• _Exercise_
When you copy the entries, match them exactly and omit the pictures.

Source data

****

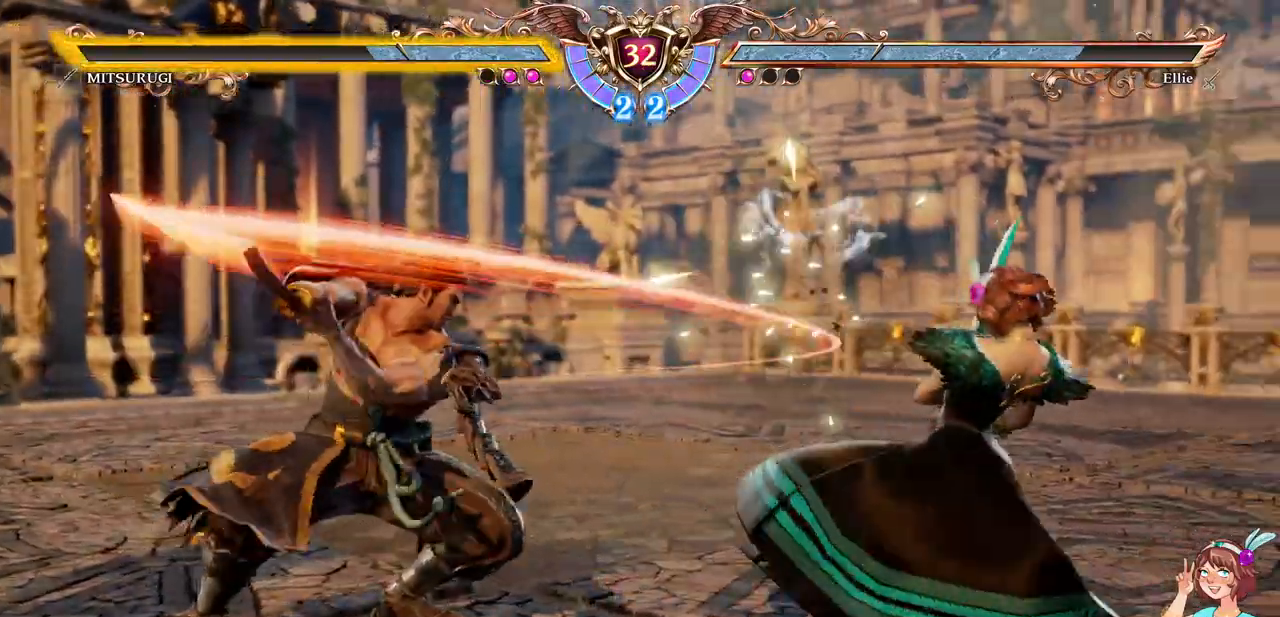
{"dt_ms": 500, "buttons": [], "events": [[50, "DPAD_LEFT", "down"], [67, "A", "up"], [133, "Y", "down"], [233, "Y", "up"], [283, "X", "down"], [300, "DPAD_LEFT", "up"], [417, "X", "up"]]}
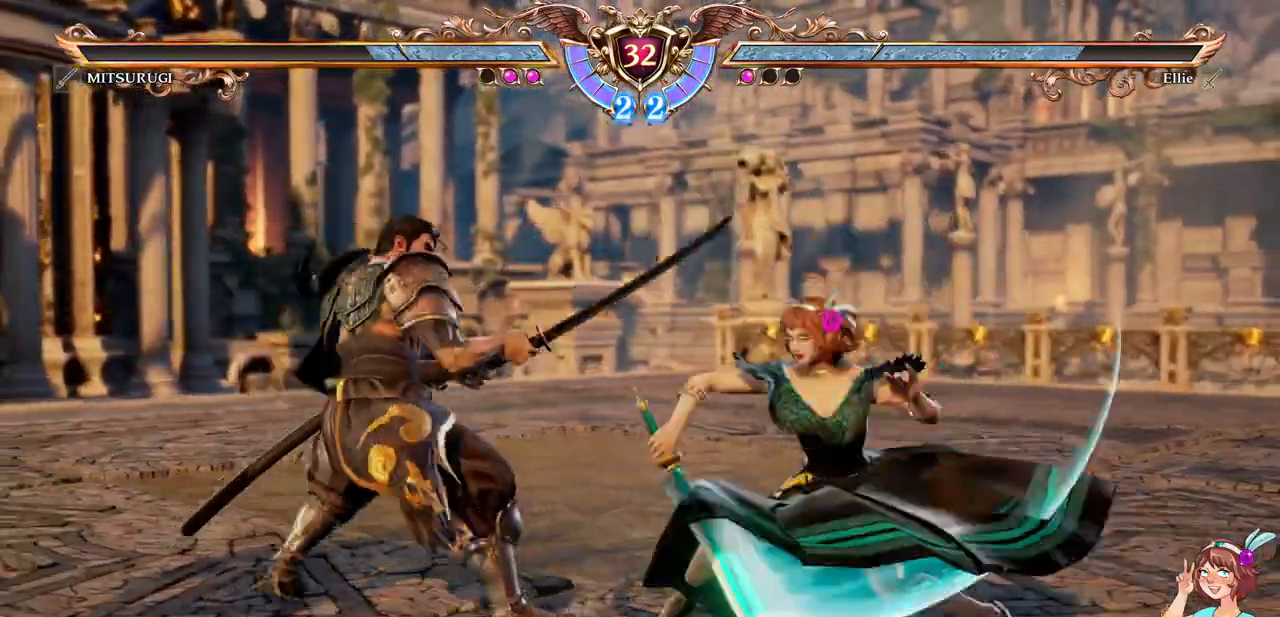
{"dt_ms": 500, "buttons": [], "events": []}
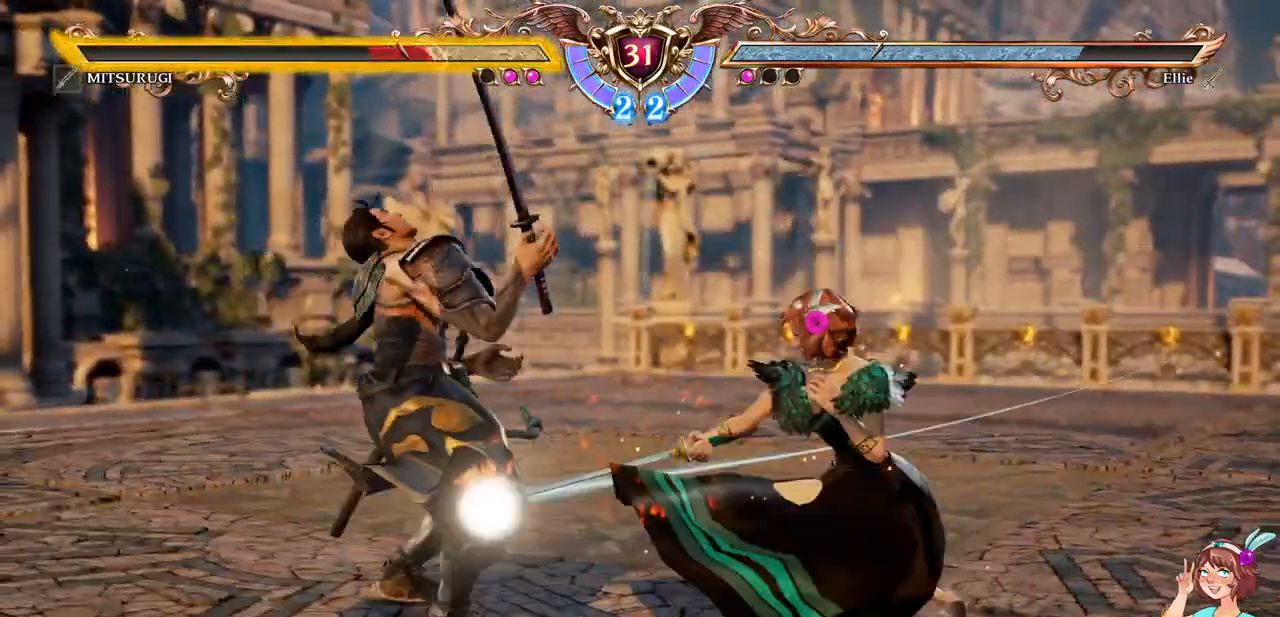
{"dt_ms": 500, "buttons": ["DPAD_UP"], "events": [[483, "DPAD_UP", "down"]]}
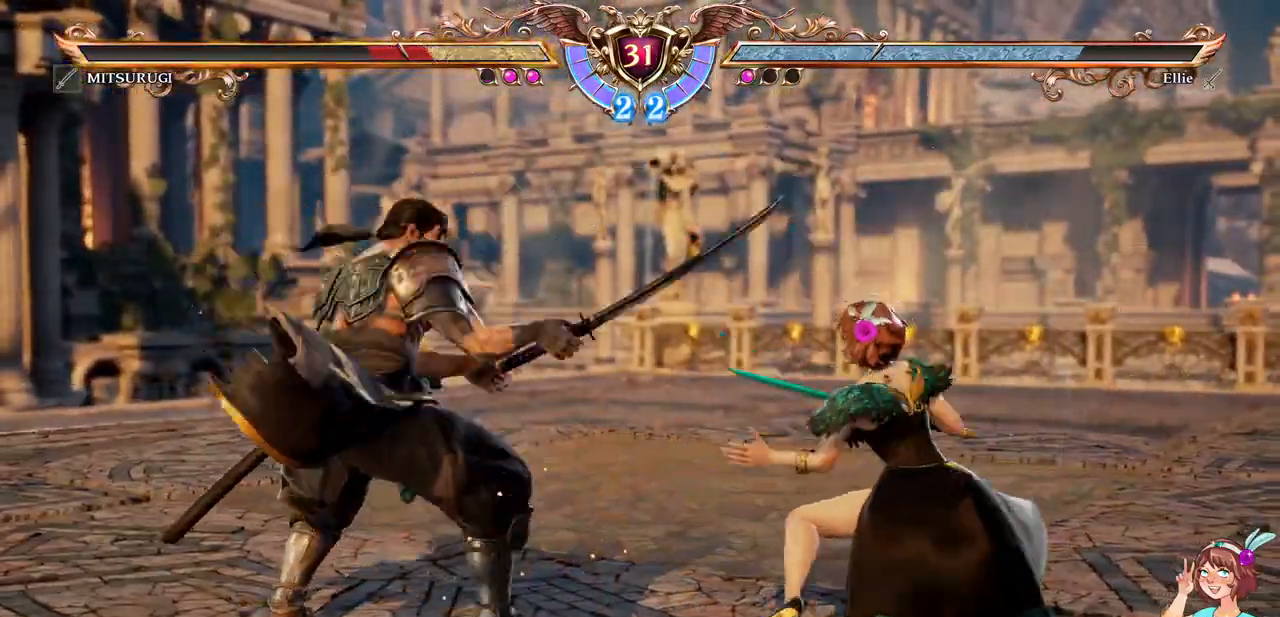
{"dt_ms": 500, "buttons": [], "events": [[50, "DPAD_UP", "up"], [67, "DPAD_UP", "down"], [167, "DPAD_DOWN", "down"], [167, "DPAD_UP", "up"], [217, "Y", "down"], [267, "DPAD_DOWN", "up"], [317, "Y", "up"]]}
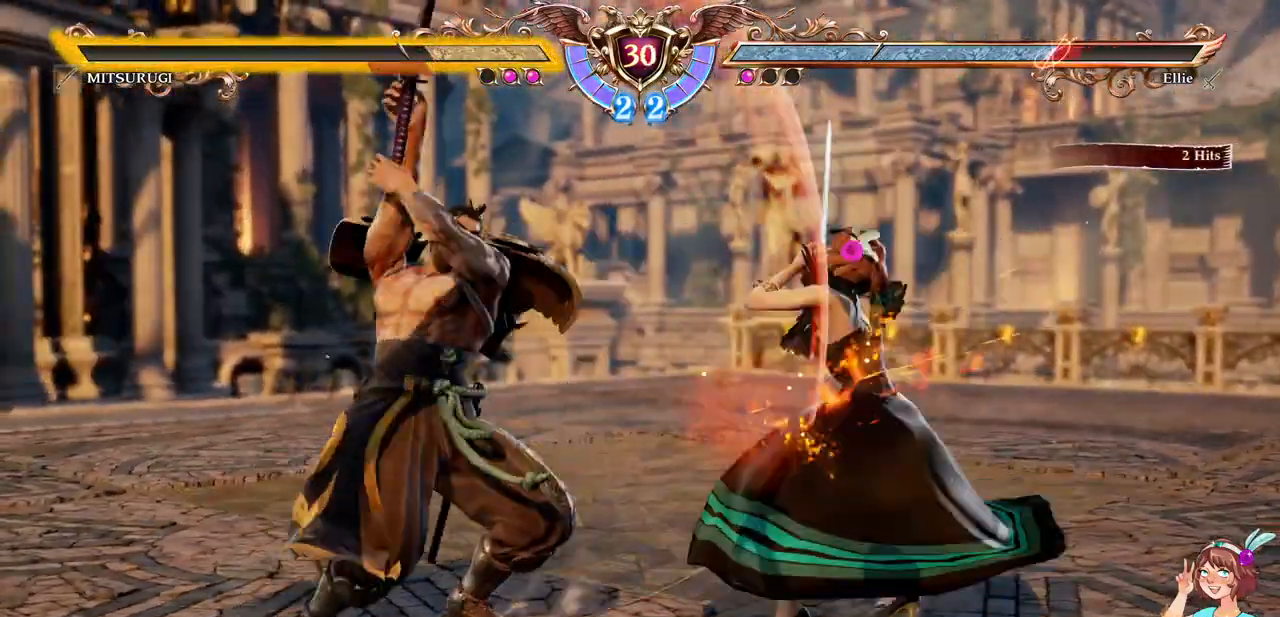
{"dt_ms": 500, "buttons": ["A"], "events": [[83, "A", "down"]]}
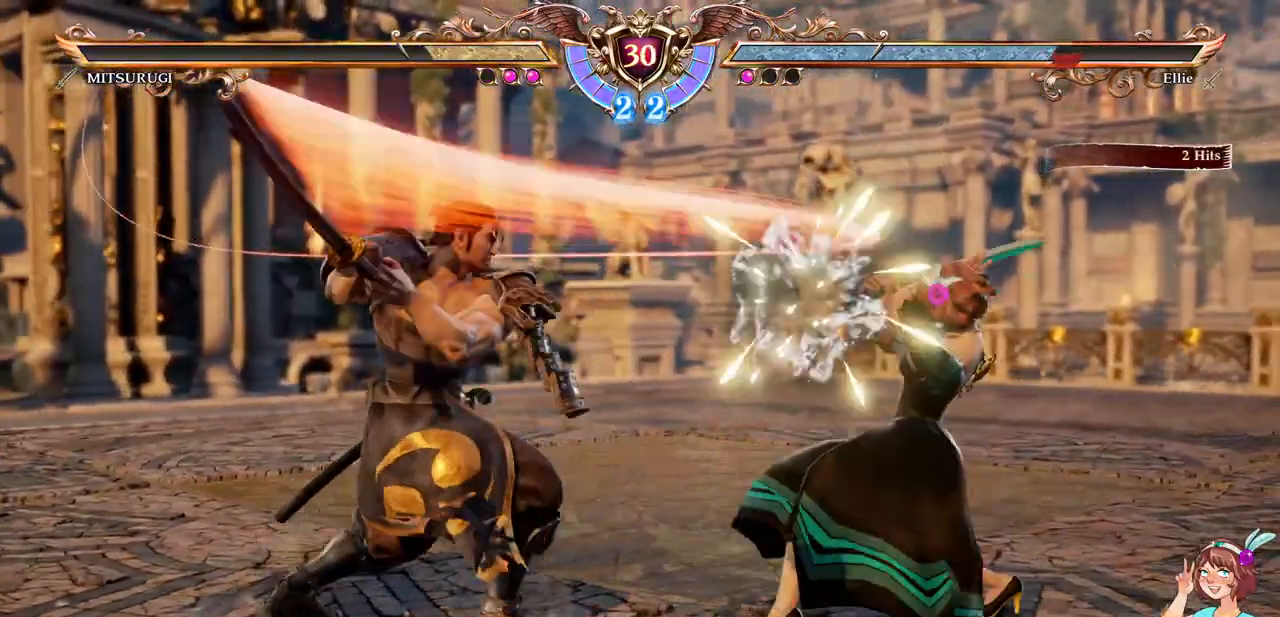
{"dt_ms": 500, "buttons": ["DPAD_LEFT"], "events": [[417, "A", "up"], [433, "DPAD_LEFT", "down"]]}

****

• _Written response_
{"dt_ms": 500, "buttons": [], "events": [[50, "DPAD_LEFT", "down"], [67, "A", "up"], [133, "Y", "down"], [233, "Y", "up"], [283, "X", "down"], [300, "DPAD_LEFT", "up"], [417, "X", "up"]]}
{"dt_ms": 500, "buttons": [], "events": []}
{"dt_ms": 500, "buttons": ["DPAD_UP"], "events": [[483, "DPAD_UP", "down"]]}
{"dt_ms": 500, "buttons": [], "events": [[50, "DPAD_UP", "up"], [67, "DPAD_UP", "down"], [167, "DPAD_DOWN", "down"], [167, "DPAD_UP", "up"], [217, "Y", "down"], [267, "DPAD_DOWN", "up"], [317, "Y", "up"]]}
{"dt_ms": 500, "buttons": ["A"], "events": [[83, "A", "down"]]}
{"dt_ms": 500, "buttons": ["DPAD_LEFT"], "events": [[417, "A", "up"], [433, "DPAD_LEFT", "down"]]}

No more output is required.